• _INFORMATION_
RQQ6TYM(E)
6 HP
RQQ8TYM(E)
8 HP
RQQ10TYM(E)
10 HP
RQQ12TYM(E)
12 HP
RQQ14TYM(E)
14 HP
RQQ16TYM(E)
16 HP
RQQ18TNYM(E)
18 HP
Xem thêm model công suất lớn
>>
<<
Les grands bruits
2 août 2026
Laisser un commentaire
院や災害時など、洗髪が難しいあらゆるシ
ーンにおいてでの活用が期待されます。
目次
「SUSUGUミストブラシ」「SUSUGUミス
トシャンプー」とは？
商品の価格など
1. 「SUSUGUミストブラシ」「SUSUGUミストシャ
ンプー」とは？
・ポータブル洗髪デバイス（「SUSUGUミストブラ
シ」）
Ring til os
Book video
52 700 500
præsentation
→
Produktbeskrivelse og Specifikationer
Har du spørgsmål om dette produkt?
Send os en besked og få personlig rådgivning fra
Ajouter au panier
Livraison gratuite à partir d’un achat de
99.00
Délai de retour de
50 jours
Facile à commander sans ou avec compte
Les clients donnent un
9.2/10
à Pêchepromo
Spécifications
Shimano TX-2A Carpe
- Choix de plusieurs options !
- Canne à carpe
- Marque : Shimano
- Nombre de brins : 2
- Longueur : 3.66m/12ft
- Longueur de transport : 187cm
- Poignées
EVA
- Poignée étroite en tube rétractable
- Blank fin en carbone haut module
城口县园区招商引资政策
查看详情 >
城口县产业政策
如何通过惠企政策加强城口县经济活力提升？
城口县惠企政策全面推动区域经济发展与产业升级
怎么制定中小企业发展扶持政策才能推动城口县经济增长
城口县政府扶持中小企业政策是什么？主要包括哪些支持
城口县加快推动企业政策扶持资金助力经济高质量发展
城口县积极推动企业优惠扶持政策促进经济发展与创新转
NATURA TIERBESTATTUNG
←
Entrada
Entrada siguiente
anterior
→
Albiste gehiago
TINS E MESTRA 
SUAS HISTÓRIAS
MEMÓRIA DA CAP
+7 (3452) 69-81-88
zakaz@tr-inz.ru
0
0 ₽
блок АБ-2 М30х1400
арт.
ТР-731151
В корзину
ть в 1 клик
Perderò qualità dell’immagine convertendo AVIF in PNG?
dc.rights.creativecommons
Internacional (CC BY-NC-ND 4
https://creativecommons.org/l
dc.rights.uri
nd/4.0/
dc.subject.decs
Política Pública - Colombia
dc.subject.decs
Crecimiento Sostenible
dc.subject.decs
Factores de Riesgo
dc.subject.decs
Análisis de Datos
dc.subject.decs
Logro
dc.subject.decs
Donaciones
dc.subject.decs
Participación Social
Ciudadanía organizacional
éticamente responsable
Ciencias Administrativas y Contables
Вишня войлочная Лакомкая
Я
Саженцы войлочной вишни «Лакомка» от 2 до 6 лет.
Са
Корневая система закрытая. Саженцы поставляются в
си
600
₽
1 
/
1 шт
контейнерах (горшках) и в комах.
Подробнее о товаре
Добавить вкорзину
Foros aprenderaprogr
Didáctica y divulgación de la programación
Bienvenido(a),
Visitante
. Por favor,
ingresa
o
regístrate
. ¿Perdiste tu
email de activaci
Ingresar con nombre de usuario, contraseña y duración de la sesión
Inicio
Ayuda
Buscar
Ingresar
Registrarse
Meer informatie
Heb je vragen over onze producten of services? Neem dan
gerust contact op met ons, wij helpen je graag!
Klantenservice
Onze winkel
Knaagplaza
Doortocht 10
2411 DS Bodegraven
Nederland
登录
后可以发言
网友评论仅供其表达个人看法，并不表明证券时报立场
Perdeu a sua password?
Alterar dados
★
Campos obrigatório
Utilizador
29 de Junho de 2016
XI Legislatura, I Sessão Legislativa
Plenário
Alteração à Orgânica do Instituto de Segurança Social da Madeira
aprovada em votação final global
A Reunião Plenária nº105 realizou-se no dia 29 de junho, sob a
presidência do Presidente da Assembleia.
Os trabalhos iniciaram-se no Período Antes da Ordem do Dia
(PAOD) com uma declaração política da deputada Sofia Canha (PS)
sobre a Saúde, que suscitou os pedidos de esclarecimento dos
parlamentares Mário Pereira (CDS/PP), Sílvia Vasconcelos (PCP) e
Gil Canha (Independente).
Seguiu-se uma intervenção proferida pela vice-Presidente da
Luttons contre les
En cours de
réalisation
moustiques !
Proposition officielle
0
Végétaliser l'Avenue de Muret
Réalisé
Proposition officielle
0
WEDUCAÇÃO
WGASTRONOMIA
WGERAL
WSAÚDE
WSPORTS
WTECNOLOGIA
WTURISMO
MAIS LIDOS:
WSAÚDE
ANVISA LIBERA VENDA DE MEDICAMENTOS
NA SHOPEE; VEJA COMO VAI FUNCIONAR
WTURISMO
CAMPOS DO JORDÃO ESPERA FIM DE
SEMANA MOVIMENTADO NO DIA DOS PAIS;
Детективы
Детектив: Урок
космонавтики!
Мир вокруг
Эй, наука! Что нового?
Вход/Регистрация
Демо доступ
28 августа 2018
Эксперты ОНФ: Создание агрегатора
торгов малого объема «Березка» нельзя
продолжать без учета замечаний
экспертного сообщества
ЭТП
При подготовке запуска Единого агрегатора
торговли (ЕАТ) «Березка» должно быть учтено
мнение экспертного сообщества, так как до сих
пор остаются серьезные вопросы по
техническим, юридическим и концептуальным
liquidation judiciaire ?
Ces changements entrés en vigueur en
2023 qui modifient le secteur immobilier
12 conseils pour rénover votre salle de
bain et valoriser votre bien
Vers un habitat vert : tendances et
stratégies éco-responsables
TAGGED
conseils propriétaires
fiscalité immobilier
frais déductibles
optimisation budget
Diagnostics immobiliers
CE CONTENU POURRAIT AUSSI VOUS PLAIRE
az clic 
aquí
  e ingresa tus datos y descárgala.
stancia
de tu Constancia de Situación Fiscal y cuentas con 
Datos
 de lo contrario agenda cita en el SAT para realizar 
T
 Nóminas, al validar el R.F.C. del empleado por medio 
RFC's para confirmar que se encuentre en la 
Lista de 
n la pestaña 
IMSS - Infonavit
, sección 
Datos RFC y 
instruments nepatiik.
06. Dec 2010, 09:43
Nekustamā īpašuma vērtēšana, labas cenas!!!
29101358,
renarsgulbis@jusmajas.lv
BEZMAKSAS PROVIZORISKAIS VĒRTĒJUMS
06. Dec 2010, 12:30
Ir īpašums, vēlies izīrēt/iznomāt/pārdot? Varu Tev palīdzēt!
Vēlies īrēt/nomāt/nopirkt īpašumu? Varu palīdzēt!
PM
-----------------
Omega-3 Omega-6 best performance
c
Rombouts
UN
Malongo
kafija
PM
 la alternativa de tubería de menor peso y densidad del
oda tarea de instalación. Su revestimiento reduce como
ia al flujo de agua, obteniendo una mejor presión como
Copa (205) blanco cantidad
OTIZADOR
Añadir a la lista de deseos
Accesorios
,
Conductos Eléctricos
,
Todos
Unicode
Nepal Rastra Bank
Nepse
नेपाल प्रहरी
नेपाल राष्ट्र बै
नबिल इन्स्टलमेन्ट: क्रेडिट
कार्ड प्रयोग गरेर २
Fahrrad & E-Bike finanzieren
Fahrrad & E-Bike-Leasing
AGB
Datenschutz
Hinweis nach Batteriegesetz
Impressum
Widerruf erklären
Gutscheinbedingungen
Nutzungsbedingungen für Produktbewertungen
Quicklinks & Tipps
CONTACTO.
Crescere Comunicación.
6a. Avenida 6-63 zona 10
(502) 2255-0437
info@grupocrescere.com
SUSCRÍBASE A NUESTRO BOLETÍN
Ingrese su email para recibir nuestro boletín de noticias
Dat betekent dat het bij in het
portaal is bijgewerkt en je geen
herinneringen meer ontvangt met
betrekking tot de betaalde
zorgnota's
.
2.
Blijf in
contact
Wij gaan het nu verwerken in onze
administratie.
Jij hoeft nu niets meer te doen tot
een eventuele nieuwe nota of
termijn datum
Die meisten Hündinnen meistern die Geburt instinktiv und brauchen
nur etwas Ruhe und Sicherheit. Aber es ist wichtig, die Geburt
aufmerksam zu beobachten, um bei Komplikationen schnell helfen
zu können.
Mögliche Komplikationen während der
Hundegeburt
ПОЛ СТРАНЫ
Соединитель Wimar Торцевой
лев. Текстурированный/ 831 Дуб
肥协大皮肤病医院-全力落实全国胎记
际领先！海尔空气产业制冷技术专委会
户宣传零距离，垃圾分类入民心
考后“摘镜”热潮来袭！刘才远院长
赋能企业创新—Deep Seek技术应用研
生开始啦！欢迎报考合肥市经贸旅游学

• _YOUR ASSIGNMENT_
Exact copies are needed of the line with "Añadir a la lista de deseos" and each line after it through the end of the material above.

• _REPLY TO THE TASK_
Añadir a la lista de deseos
Accesorios
,
Conductos Eléctricos
,
Todos
Unicode
Nepal Rastra Bank
Nepse
नेपाल प्रहरी
नेपाल राष्ट्र बै
नबिल इन्स्टलमेन्ट: क्रेडिट
कार्ड प्रयोग गरेर २
Fahrrad & E-Bike finanzieren
Fahrrad & E-Bike-Leasing
AGB
Datenschutz
Hinweis nach Batteriegesetz
Impressum
Widerruf erklären
Gutscheinbedingungen
Nutzungsbedingungen für Produktbewertungen
Quicklinks & Tipps
CONTACTO.
Crescere Comunicación.
6a. Avenida 6-63 zona 10
(502) 2255-0437
info@grupocrescere.com
SUSCRÍBASE A NUESTRO BOLETÍN
Ingrese su email para recibir nuestro boletín de noticias
Dat betekent dat het bij in het
portaal is bijgewerkt en je geen
herinneringen meer ontvangt met
betrekking tot de betaalde
zorgnota's
.
2.
Blijf in
contact
Wij gaan het nu verwerken in onze
administratie.
Jij hoeft nu niets meer te doen tot
een eventuele nieuwe nota of
termijn datum
Die meisten Hündinnen meistern die Geburt instinktiv und brauchen
nur etwas Ruhe und Sicherheit. Aber es ist wichtig, die Geburt
aufmerksam zu beobachten, um bei Komplikationen schnell helfen
zu können.
Mögliche Komplikationen während der
Hundegeburt
ПОЛ СТРАНЫ
Соединитель Wimar Торцевой
лев. Текстурированный/ 831 Дуб
肥协大皮肤病医院-全力落实全国胎记
际领先！海尔空气产业制冷技术专委会
户宣传零距离，垃圾分类入民心
考后“摘镜”热潮来袭！刘才远院长
赋能企业创新—Deep Seek技术应用研
生开始啦！欢迎报考合肥市经贸旅游学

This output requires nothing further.